Un recours marginal pour les publics précaires

Si l’HAD apparaît pertinente pour des publics de centres d’hébergement et de réinsertion sociale (CHRS), en fin de vie ou confrontés à des ruptures de soins, elle y demeure peu présente. Selon une étude conduite auprès d’une centaine de ces structures [1], celles-ci n’ont fait appel à l’HAD que pour 6 % de leurs résidants en phase avancée ou terminale d’une maladie grave en 2012-2013. Dans 61% des centres interrogés, l’HAD n’est jamais intervenue. « Le caractère collectif de l’hébergement suscite parfois des difficultés d’intervention, souligne Marion Quach-Hong, chargée de mission Santé et études à la Fédération nationale des associations d'accueil et de réinsertion sociale (Fnars).

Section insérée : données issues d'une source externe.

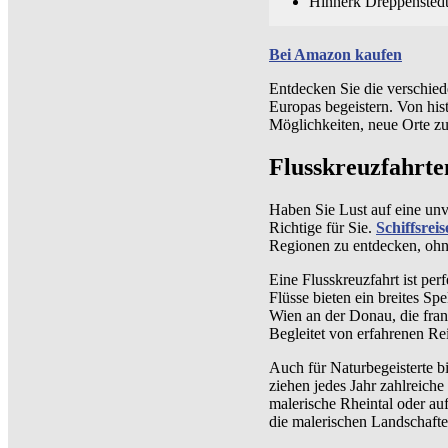
Hinnerk Dreppenstedt
Bei Amazon kaufen
Entdecken Sie die verschied
Europas begeistern. Von hist
Möglichkeiten, neue Orte z
Flusskreuzfahrte
Haben Sie Lust auf eine un
Richtige für Sie.
Schiffsreis
Regionen zu entdecken, ohn
Eine Flusskreuzfahrt ist perf
Flüsse bieten ein breites S
Wien an der Donau, die fran
Begleitet von erfahrenen Rei
Auch für Naturbegeisterte b
ziehen jedes Jahr zahlreiche
malerische Rheintal oder a
die malerischen Landschaft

L’articulation parfois complexe entre les équipes médicales et les travailleurs sociaux peut constituer un autre obstacle. L’HAD doit donc se déployer dans une logique pluridisciplinaire, afin d’éviter de se muer en simple "annexe" de l’hôpital, créant un système "à bas coût" pour les plus démunis. »

[1] Fin de vie en CHRS, rapport d'étude de l'Observatoire national de la fin de vie (ONFV), janvier 2015.

 

Repères

315 structures d’HAD actives en France (source Fnehad).

4,4% des journées d’HAD ont été réalisées en Ehpad en 2013 (trois fois plus qu’en 2009).

38% c'est le taux d’admission des patients sortant d'HAD par les Ssiad. En comparaison, les services d’HAD acceptent les demandes de relais des Ssiad dans 77 % des cas.